Let's juxtapose Sheffield Peabody's weekly attendance at “gatherings” with today's social networking sites that spread news and ultimately widen our social and economic locales through the virtual. Social networking sites both focus on and encourage continuous documentation of the personal; discussion is generated and later mediated by invisible algorithms. Peabody's relations, economic transactions, and provisions materialized in front of his eyes with the aid of farm hands and his team of horses. The periodic instances when Sheffield attended public meetings was reflective of a momentous historical occurrence, such as Presidential elections, Westward expansion, abolition and temperance. Opinions regarding politics and history flutter and fester online, and this discourse can sometimes become hazardous and memetic. Information travels by the instant in our communities today, and the resulting surge of "public opinion" is left to be filtered through by another human staring at a screen. The speed at which news travels in communities today, due to the internet and its never-ending algorithmic processors generates feelings of virtual connectedness, and results in less importance placed on physical community congregations.

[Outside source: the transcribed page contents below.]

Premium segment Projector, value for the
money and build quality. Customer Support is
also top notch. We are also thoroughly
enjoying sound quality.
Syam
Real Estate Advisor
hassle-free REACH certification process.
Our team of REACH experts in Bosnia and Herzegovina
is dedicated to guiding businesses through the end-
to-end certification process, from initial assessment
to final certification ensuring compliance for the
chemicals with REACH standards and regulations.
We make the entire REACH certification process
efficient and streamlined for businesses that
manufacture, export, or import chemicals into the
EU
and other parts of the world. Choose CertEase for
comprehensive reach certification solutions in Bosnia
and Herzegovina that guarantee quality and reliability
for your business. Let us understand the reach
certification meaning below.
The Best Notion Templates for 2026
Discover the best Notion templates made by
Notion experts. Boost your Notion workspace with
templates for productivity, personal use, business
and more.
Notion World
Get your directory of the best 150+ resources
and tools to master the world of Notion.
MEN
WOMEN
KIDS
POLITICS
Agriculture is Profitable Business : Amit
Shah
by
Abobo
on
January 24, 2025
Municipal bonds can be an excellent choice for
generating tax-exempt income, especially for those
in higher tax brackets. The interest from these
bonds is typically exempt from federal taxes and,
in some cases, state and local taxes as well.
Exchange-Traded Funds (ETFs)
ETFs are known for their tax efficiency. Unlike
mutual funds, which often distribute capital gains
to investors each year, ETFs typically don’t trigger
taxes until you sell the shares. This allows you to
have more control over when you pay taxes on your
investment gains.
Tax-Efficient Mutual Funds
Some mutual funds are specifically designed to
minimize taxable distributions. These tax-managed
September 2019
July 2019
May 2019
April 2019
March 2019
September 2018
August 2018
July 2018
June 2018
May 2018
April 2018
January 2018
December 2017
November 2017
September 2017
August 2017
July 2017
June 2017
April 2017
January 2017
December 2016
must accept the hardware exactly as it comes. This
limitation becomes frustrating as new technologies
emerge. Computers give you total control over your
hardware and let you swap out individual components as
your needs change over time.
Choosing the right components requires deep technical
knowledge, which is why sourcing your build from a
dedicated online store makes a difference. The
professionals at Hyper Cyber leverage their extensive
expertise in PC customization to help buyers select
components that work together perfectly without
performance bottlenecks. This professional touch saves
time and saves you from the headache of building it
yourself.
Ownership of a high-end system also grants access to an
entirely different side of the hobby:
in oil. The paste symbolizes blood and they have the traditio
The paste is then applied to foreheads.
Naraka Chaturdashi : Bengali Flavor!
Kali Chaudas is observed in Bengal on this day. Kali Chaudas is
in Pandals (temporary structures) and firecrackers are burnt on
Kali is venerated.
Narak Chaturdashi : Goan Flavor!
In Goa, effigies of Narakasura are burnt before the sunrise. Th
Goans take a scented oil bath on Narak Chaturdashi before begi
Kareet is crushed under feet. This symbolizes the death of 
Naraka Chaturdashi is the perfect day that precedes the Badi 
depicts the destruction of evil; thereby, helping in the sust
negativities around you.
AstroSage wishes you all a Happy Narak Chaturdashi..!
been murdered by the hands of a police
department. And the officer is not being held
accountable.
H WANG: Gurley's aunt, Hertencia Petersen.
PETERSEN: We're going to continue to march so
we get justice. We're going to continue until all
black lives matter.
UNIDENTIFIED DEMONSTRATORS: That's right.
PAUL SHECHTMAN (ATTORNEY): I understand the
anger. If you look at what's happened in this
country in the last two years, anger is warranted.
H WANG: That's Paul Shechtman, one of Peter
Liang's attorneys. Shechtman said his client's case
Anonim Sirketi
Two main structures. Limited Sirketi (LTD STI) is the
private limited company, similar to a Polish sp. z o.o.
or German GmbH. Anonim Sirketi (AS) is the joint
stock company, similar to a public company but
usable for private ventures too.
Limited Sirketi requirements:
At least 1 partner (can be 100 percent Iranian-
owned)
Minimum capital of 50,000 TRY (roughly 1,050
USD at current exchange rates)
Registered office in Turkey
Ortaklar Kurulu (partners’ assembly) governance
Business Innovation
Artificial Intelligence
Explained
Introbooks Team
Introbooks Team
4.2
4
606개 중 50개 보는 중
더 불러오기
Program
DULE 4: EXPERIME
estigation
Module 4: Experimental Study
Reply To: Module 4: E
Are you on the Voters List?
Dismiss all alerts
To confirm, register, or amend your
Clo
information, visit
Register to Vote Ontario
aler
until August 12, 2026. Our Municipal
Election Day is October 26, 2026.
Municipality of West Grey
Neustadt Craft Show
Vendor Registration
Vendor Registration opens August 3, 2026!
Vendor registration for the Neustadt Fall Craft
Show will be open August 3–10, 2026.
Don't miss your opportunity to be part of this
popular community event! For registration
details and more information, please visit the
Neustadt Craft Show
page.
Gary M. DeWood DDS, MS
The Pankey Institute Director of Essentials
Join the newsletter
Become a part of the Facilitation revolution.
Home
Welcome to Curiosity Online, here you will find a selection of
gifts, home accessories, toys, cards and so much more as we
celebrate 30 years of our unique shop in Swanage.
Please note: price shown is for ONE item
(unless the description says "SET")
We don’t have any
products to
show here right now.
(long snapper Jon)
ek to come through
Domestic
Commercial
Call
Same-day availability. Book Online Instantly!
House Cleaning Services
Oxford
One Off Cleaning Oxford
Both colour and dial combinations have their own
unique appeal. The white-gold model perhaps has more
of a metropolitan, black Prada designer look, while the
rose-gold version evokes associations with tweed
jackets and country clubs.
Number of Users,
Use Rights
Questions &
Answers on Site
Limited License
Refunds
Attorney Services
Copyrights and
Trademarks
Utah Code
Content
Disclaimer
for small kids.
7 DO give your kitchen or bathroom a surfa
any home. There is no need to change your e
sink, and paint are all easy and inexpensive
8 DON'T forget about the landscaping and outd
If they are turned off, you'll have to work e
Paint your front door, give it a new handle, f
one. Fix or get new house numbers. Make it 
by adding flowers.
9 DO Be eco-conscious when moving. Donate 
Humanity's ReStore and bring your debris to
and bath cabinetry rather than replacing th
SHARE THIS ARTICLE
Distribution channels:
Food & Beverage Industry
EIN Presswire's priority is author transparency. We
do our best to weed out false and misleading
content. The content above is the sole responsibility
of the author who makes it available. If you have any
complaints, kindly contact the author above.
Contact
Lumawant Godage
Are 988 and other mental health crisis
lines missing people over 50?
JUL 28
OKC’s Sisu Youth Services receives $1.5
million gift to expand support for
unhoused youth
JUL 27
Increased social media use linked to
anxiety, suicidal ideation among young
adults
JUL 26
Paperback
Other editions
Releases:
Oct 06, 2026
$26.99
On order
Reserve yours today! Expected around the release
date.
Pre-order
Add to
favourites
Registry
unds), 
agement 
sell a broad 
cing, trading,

Peabody's milieu was mediated in the real. On July 26th in 1868 Peabody writes: “There was a large gathering.” Those who gathered were “checked-in” there and nowhere else; they collected and remained for that time and did not talk to or see anyone else's face besides those who gathered there. Peabody attended a vast range of meeting types that were held at the schoolhouse in Springwater, New York, the topos of which ranged from spiritual to political to "singing school." Today one is able to dial, interrupt, chat, message, e-mail, or write to whom ever they please as long as they are on the grid, while they are gathered or collected with other people. Sheffield attended other gatherings that did not occur in the schoolhouse. Numerous auctions, funerals, lectures, and days and nights spent “visiting” are noted in Sheffield's diary. Peabody operated within a small locale with his agricultural business and as a result grew to occupy a rather large space in his community located in Springwater. His pre-digital rituals are exemplary of the slow pace in which both news and feelings travelled across time and space in the valley, a little less than two hundred years ago. The community has transformed, formulates different social patterns, and utlimately generates different feelings today.